Ancienne prostituée toxicomane, aujourd’hui âgée de trente-cinq ans, Nathalie Delhomme, alias « Johanna », a reconnu lors de sa garde à vue qu’elle se trouvait sur la banquette arrière du véhicule le soir des faits. Mais ses dépositions n’ont cessé de varier. Désigné par cette jeune femme comme étant le tireur potentiel, Aziz Oulamara, ancien « videur » de trente-neuf ans, cinq fois condamné pour des délits (vols, proxénétisme), a, lui aussi, un temps reconnu sa participation à l’équipée. Mais il est finalement revenu sur ses déclarations. Enfin, impliqué par Aziz Oulamara, Marc Petaux, quarante et un ans, neuf fois condamné, n’a jamais cessé de clamer son innocence, précisant que « [ses] conneries s’étaient toujours arrêtées à la correctionnelle ».

« FAIRE UN TEST ADN »

Crinière rousse, voix fluette, Nathalie Delhomme est aujourd’hui « incapable de dire » le pourquoi de ses premières déclarations. Elle n’aurait pensé qu’à l’avenir de son enfant, qui, selon elle, aurait été voué à la DDASS sans ses accusations « souhaitées par les policiers ». Texte en main, Aziz Oulamara se présente comme un grand-frère modèle dans sa famille, après que son père eut tué sa mère en 1983. A toute phrase, il se dit prêt « à faire un test ADN » pour prouver son innocence (« Mais pour le comparer à quoi ? », demande la présidente, Martine Varin). Il dit être la victime d’une « rumeur de mère maquerelle », en l’occurrence « madame Simone », « la PDG de la rue Saint-Denis », propriétaire de nombreux studios loués aux prostituées, à l’origine du « tuyau » policier, semble-t-il, et qui, pour ses révélations, bénéficierait de précieuses protections.
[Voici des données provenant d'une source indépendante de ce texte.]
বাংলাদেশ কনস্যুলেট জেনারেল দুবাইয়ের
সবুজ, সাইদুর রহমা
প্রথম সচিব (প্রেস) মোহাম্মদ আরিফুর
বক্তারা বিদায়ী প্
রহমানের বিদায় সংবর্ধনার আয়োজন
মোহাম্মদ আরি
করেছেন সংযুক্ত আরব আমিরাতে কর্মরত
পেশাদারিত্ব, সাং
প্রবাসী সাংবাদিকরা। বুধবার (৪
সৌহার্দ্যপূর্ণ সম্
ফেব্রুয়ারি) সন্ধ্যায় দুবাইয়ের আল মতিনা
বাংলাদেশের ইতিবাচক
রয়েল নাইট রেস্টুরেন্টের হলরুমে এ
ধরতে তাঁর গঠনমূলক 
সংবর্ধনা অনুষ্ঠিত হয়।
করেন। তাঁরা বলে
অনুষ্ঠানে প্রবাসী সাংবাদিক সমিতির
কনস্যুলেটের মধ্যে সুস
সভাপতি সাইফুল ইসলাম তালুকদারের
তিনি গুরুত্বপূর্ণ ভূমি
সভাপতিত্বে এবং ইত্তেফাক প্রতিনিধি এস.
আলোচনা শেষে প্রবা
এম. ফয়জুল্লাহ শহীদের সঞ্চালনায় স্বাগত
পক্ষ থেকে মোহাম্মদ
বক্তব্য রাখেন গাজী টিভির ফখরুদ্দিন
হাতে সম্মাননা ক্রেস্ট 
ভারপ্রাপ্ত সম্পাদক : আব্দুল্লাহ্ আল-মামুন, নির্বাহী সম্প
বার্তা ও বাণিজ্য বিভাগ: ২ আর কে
Quant à Marc Petaux, caractère trempé, il réaffirme « ne rien avoir à voir avec cette abomination ». Cet ancien engagé au Tchad fait valoir qu’il n’a été impliqué par Aziz Oulamara qu’après avoir rapporté aux policiers des confidences de celui-ci selon lesquelles ce dernier était aussi l’auteur du meurtre, en 1987, d’un ancien souteneur de Nathalie Delhomme. « Propos de hâbleur », précise aujourd’hui Marc Petaux, auprès de qui, à l’audience, Aziz Oulamara s’est, en retour, confondu en excuses, pour l’avoir, dans la présente affaire, incriminé.